- _Brano_:
▼

Panchina d'autore Enti

Un manufatto è comparso misteriosamente in una splendida giornata di sole tra la fontana Tirabusciò e il Palazzo del Governo. Voi direte: ma tra la fontana e il palazzo c’è il Corso Garibaldi. Avete indovinato. Nel bel mezzo del Corso disegnato da Nicola Pagliara, ma un po’ defilato, il blocco di marmo chiaro liscio, con inserti di tinta più boschiva, è apparso come funzionale a diversi bisogni corporali. Appoggiare un calzare per stringere i lacci, posare il cellulare per soffiarsi il naso a due mani, lasciare una bottiglia di birra semivuota o una ciotola con becchime atto a richiamare volatili da fotografare (come si farebbe, senza, a partecipare ai concorsi fotografici?).

Come al solito, però, mentre i pacifici circoscrivevano la discussione sull’opera in sé (l’in sé è categoria dello spirito per tenere a freno il fuori di sé) i soliti sobillatori della quiete hanno tempestato gli assessori (evitando accuratamente il sindaco, inferocito perché gli hanno fatto andare di traverso il compleanno colla storia dello stadio) per sapere se ne sapessero qualcosa. Come se un assessore, per quanto al ramo, debba sapere tutto quello che viene depositato a terra, vuoi al Corso o vuoi a Santa Clementina. E difatti Alfredo Pietronigro su Gazzetta.it riferisce, quasi soddisfatto, che assessori rintracciati telefonicamente cadevano dalle nuvole.

▲

- _Dati forniti_:
▼

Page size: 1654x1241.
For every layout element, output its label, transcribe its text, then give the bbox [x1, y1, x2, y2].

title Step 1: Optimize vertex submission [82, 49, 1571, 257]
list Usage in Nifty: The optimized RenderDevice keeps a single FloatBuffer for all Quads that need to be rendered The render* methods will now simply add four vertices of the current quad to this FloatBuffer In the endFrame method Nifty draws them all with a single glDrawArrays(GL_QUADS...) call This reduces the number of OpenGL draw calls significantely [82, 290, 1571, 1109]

▲

- _Consegna 1_:
Trascrivi dal brano sulla panchina di Corso Garibaldi tutto ciò che va da "Un manufatto è" giù fino a "ai concorsi fotografici?).".
- _Consegna 2_:
Rispondi a queste domande sul brano sulla panchina di Corso Garibaldi.
(a) Tra quali due luoghi è comparso il manufatto?
(b) Chi ha disegnato il Corso?
(c) Su quale testata riferisce Alfredo Pietronigro?
- _Consegna 3_:
Riprendi il brano sulla panchina di Corso Garibaldi e proseguilo dal punto in cui si interrompe.
I dati qui non hanno alcun ruolo.

- _Risposta 1_:
Un manufatto è comparso misteriosamente in una splendida giornata di sole tra la fontana Tirabusciò e il Palazzo del Governo. Voi direte: ma tra la fontana e il palazzo c’è il Corso Garibaldi. Avete indovinato. Nel bel mezzo del Corso disegnato da Nicola Pagliara, ma un po’ defilato, il blocco di marmo chiaro liscio, con inserti di tinta più boschiva, è apparso come funzionale a diversi bisogni corporali. Appoggiare un calzare per stringere i lacci, posare il cellulare per soffiarsi il naso a due mani, lasciare una bottiglia di birra semivuota o una ciotola con becchime atto a richiamare volatili da fotografare (come si farebbe, senza, a partecipare ai concorsi fotografici?).

- _Risposta 2_:
(a) Tra la fontana Tirabusciò e il Palazzo del Governo.
(b) Nicola Pagliara.
(c) Su Gazzetta.it.

- _Risposta 3_:
Grazie a Pietronigro (un bulldozer che vuole sapere per forza certe cose) si scopre che non di mamozio si tratta, ma di “panchina d’autore”. tale designata da apposita giuria di apposito concorso. Il concorso ne prevedeva la collocazione di fronte all’ingresso del Rettorato dell’Università del Sannio in piazza Guerrazzi. Quando scopriremo il nome dell’autore della panchina, potremo capire se non gli sia piaciuta la collocazione per rispetto dell’Ateneo (i ragazzi, più che il Rettore, si sarebbero potuti appisolare sulla panchina, dimenticando il dovere di entrare a lezione) o per incompatibilità del luogo, per quell’altra funzione allo stesso assegnato, tanti anni fa, di pubblico pisciatoio. Là dove è stato postato, invece, a farci un poco di pipì potrebbero pensarci solo i cani eleganti del passeggio umano.

Altro vorremmo sapere. C’è pericolo di una donazione, tipo Hortus Conclusus? Purché non lo venga a sapere Oreste Vigorito. Immaginate se gli venisse in mente di andare dal notaio e farsi mettere per iscritto che intende donare al Comune il campo di pallone sito nell’ex contrada Santa Colomba intitolato (stavo scrivendo intestato) a suo fratello Ciro.

Vedete com’è complicato fare il sindaco.

M.P.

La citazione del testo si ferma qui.